The ASA says “Australia is a world leader in remote asset management in industries including mining, oil and gas, transport, agriculture, and fisheries. Australia can leverage its expertise in robotics technology and systems for remote operation and exploration in Space.”

Like many other people now working on remote operations in the space sector in Western Australia, Michelle Keegan has a mining background, most recently the Program Director for Technology Development at South32. "The work I did there really did start to scan the globe around both thought leadership and current technologies to build into those operations," she says. Ms Keegan adds that when you look at the challenges facing remote mining operations through a space lens, the challenges become far more complex. It means you need to look at new ways of doing things and solving problems. For AROSE, the way forward is collaboration and co-opting the skills and expertise in Western Australia.

Founding partners at AROSE include Nova, Woodside, Curtin University, the University of Western Australia, Western Australia's Department of Jobs, Tourism, Science, and Innovation, and Fugro.

One early result was AROSE collaborating with Curtin's Space Science and Technology Centre on the Binar Space Program which is developing five CubeSats, the first of which launched last August as part of the SpaceX CRS-23 commercial resupply mission to the International Space Station. "AROSE brings together the best of Australian industry with the most advanced technology and leading WA scientists, on a project that has got deliverables in the economy and in research," says Professor Phil Bland, Director of Curtin's Space Science and Technology Centre. "We can leverage industry expertise in Australia to take remote operations into space and deliver solutions that benefit the Australia–NASA Moon-to-Mars program."

Participation in NASA's Artemis Moon-to-Mars program is the medium-term holy grail for many participants in Australia's space sector.
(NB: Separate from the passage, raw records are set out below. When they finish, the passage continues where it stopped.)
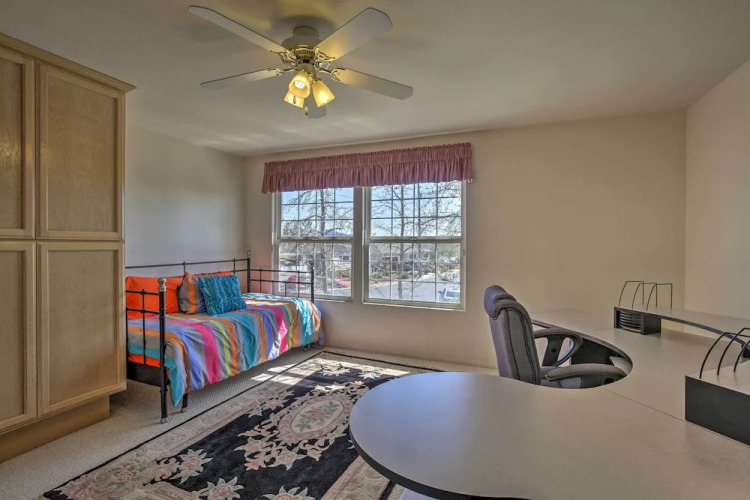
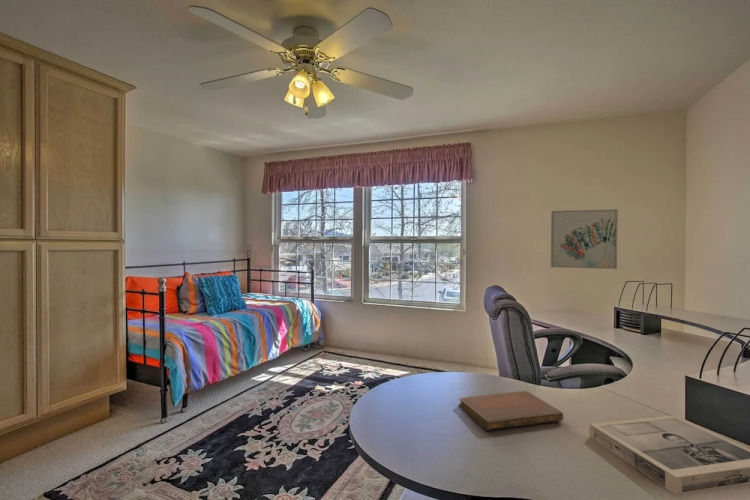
+ notebook [457,390,564,431]
+ photo frame [589,414,750,496]
+ wall art [549,208,619,270]
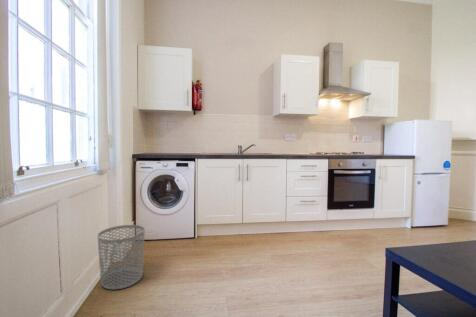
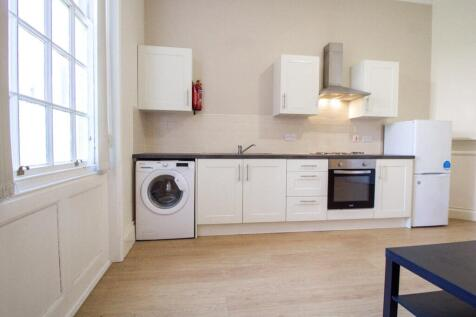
- waste bin [97,224,146,291]
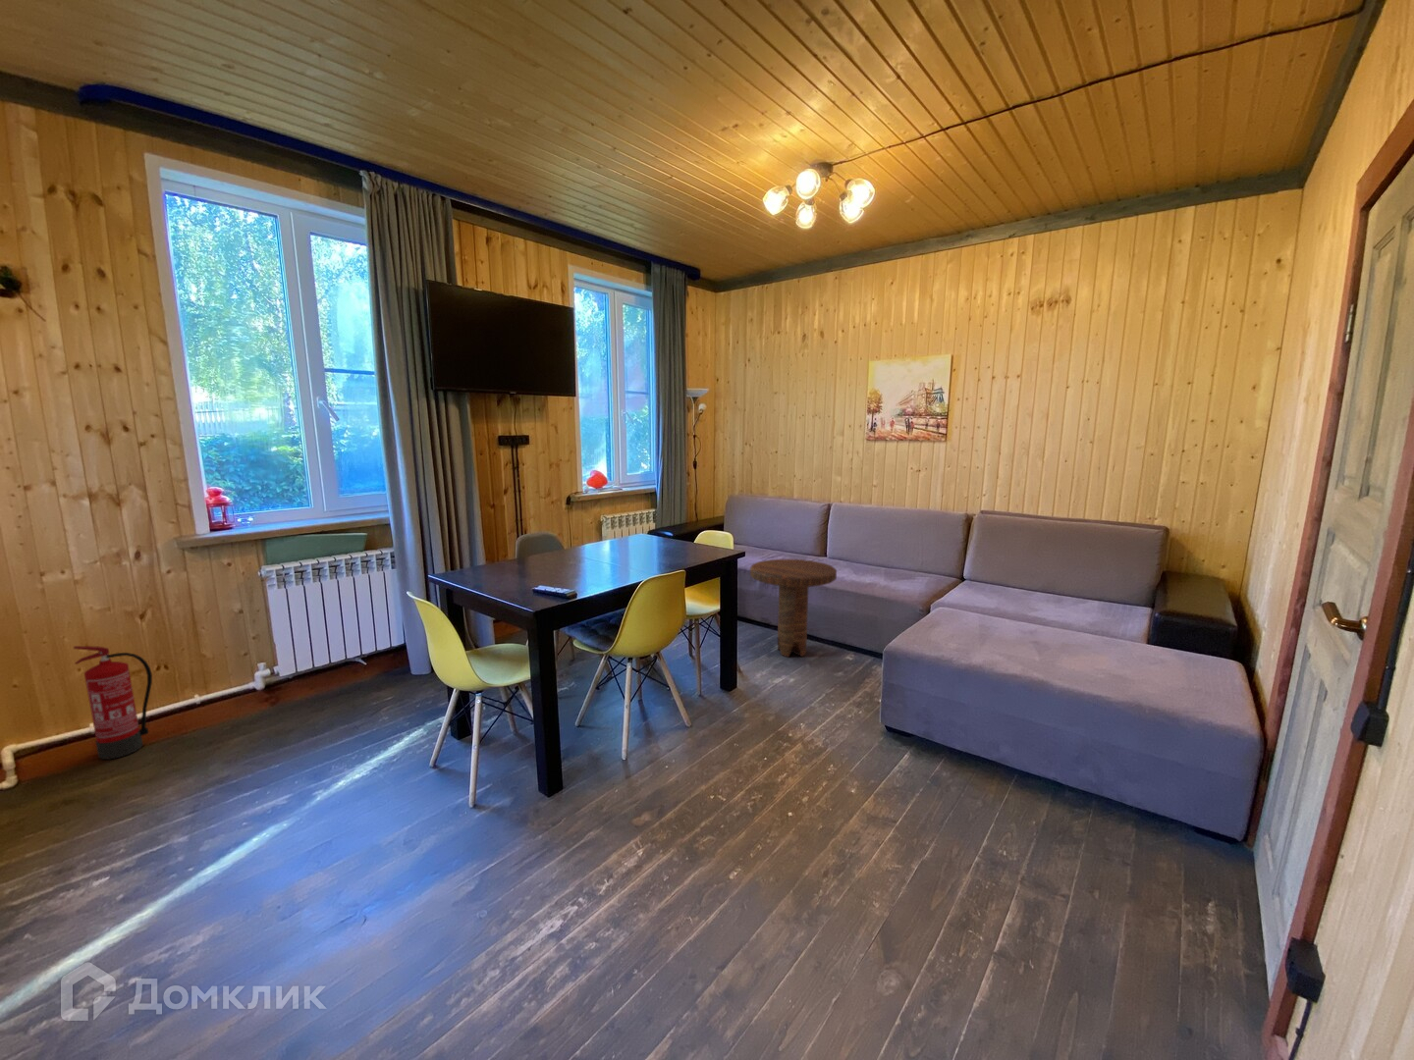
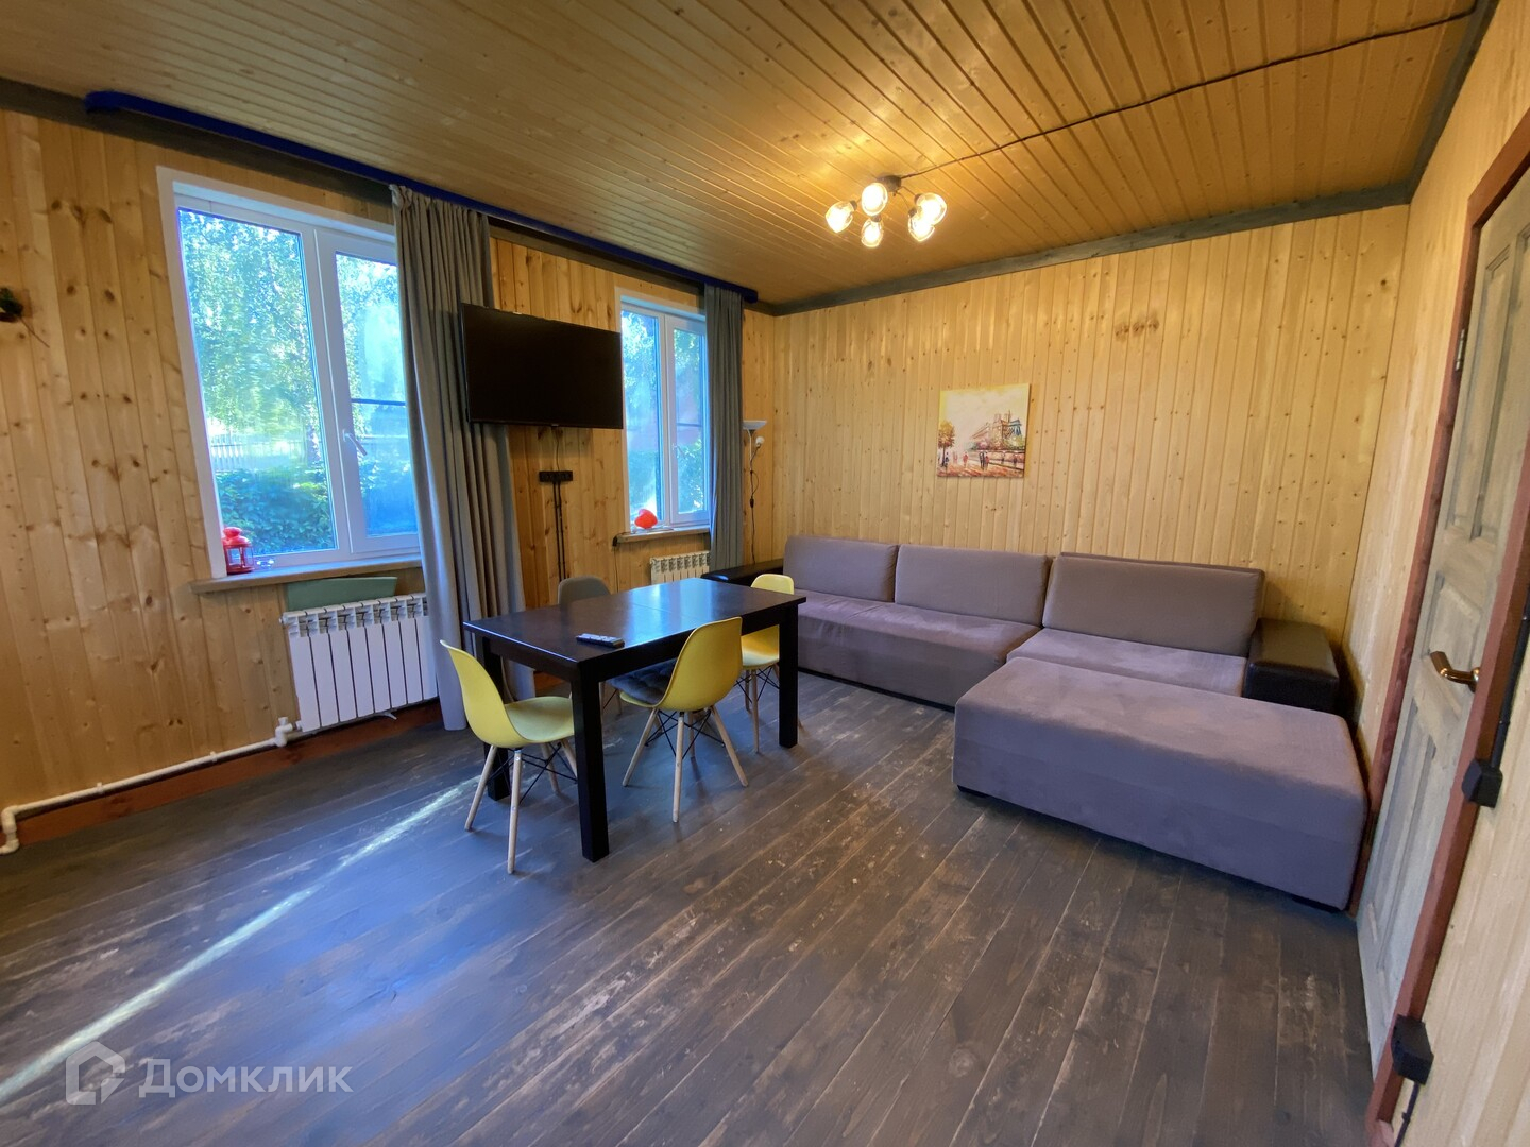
- fire extinguisher [72,645,154,760]
- side table [749,559,837,658]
The Australian Government has sealed a deal with NASA to build a semi-autonomous rover here that will hitch a ride to the Moon in 2026 to collect lunar soil (regolith). NASA wants to extract oxygen from the regolith to support a sustainable human presence on the Moon.

For the Australian space sector, it is a chance to show off its undisputed skills and experience in remote operations and autonomous systems. To this end, in 2021, AROSE received a funding boost from the ASA to develop a feasibility study for a remotely operated construction rover. "A rover on the moon needs to do as much as it can in an automated way," says Michelle Keegan. "We can't go fixing something if it breaks. We can't be there in the same way as we could be in the Pilbara."

That 2021 funding facilitated research that led AROSE recently submitting a formal tender to the ASA to be part of the Trailblazer program. Trailblazer is making $50 million Federal Funding available for Australian businesses and researchers to help develop the rover. "The Trailblazer program starts with the goal of taking people back to the Moon, and there are a number of things that are necessary to enable that sustained presence, and a number of those elements can be supported by the capability that we already have in Australia," AROSE's Program Director adds.

Following the submission of that tender, AROSE recently formed a Resources Advisory Board to support the delivery of the mission of AROSE, to take Australia's remote operations expertise to space and optimise the learnings for terrestrial applications. Enrico Palermo, head of the ASA, says Australians should be proud of and excited about the local space sector taking part in the Moon-to-Mars project. "You can't help to be inspired and get excited about the possibilities."